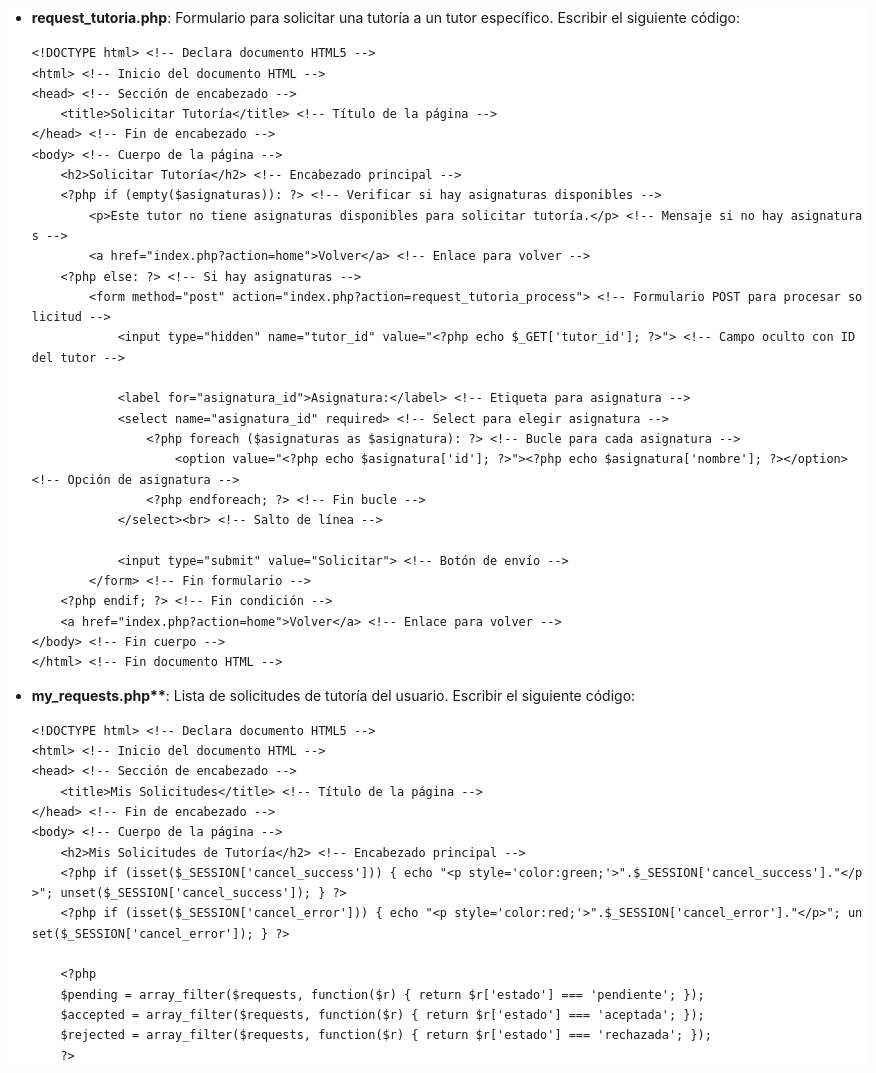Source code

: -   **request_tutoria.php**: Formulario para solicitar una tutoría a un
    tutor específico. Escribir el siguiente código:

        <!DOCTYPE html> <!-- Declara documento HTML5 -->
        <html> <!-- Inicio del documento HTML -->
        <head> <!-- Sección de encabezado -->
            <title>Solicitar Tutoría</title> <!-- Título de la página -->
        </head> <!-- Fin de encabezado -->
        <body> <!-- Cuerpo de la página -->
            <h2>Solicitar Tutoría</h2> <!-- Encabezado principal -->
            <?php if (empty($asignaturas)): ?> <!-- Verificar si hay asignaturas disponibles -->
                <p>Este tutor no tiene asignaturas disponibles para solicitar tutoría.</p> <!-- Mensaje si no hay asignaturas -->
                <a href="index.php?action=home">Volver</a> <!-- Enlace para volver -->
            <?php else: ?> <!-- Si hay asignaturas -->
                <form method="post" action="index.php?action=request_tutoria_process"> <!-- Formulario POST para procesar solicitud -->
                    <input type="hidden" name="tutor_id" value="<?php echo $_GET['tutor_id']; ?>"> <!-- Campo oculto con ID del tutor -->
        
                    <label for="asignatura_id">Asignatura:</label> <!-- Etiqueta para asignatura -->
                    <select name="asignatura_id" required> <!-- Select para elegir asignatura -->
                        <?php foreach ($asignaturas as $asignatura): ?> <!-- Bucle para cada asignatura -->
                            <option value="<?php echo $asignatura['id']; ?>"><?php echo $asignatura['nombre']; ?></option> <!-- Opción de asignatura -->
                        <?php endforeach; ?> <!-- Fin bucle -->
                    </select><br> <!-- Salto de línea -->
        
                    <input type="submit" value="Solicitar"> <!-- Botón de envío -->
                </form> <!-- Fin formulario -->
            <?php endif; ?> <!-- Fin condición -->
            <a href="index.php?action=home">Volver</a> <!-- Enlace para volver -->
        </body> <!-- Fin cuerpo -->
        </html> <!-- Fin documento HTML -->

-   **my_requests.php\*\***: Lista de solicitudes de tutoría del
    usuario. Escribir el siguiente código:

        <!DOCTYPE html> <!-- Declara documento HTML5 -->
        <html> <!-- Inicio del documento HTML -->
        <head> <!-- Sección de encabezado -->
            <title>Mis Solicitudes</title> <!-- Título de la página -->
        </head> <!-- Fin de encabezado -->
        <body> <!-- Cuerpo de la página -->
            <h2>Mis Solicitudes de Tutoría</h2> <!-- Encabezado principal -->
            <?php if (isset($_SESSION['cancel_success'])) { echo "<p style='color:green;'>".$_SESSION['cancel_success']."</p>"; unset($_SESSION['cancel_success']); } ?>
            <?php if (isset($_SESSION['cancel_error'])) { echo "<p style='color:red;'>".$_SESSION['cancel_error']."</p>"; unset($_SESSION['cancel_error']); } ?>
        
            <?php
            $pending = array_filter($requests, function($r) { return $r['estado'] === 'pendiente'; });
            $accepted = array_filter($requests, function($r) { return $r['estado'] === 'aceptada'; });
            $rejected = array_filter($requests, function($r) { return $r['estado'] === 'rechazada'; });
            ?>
==
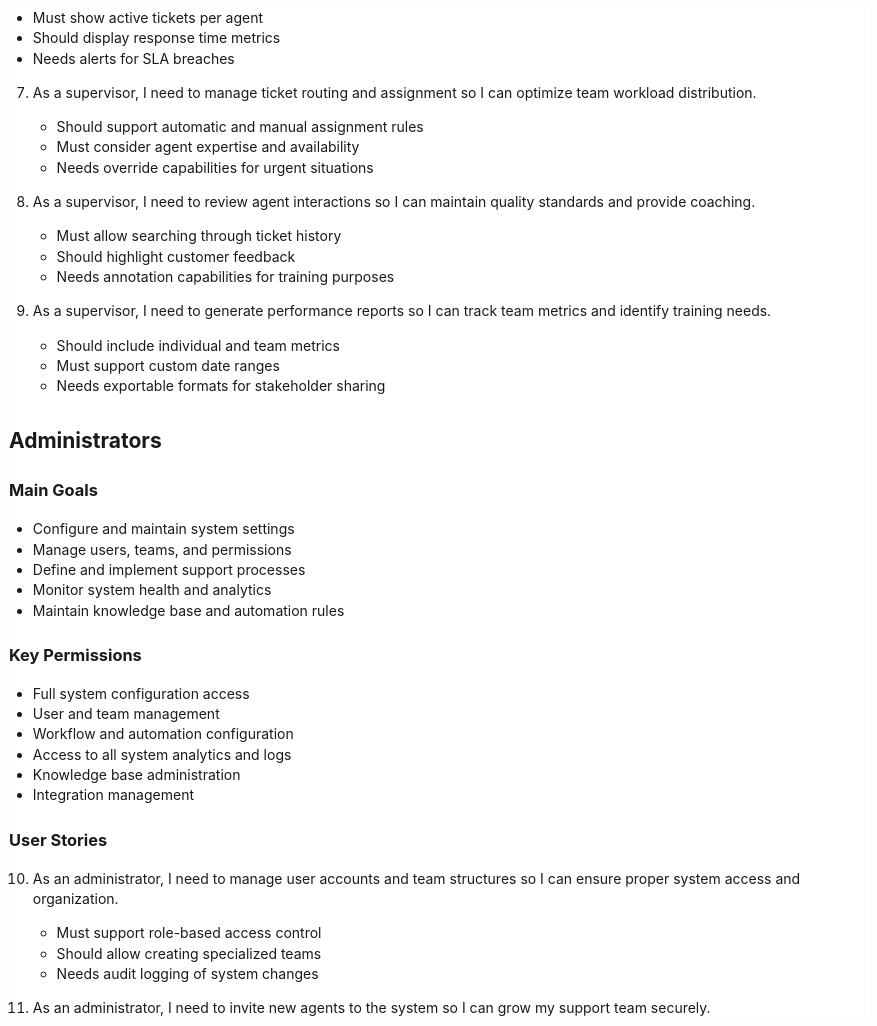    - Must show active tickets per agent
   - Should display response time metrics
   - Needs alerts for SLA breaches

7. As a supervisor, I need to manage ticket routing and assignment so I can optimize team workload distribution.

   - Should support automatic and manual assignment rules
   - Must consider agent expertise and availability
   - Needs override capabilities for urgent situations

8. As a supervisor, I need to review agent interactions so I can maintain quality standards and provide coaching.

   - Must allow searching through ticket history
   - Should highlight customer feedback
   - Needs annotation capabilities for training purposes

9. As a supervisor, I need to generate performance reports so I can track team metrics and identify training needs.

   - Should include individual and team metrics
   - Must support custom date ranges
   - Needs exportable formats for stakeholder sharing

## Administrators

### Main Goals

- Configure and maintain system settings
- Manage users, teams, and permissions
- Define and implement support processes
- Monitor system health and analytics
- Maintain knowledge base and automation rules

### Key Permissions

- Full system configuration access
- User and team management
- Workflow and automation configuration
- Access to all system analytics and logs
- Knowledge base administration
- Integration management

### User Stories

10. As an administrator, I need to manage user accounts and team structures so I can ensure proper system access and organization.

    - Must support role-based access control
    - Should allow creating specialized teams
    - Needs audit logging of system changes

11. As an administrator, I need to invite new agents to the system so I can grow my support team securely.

About this exercise
Considering only the material above, set down every line from the one with "- Should support" to the one with "11. As an administrator, I", inclusive, exactly as written.

Expected output
   - Should support automatic and manual assignment rules
   - Must consider agent expertise and availability
   - Needs override capabilities for urgent situations

8. As a supervisor, I need to review agent interactions so I can maintain quality standards and provide coaching.

   - Must allow searching through ticket history
   - Should highlight customer feedback
   - Needs annotation capabilities for training purposes

9. As a supervisor, I need to generate performance reports so I can track team metrics and identify training needs.

   - Should include individual and team metrics
   - Must support custom date ranges
   - Needs exportable formats for stakeholder sharing

## Administrators

### Main Goals

- Configure and maintain system settings
- Manage users, teams, and permissions
- Define and implement support processes
- Monitor system health and analytics
- Maintain knowledge base and automation rules

### Key Permissions

- Full system configuration access
- User and team management
- Workflow and automation configuration
- Access to all system analytics and logs
- Knowledge base administration
- Integration management

### User Stories

10. As an administrator, I need to manage user accounts and team structures so I can ensure proper system access and organization.

    - Must support role-based access control
    - Should allow creating specialized teams
    - Needs audit logging of system changes

11. As an administrator, I need to invite new agents to the system so I can grow my support team securely.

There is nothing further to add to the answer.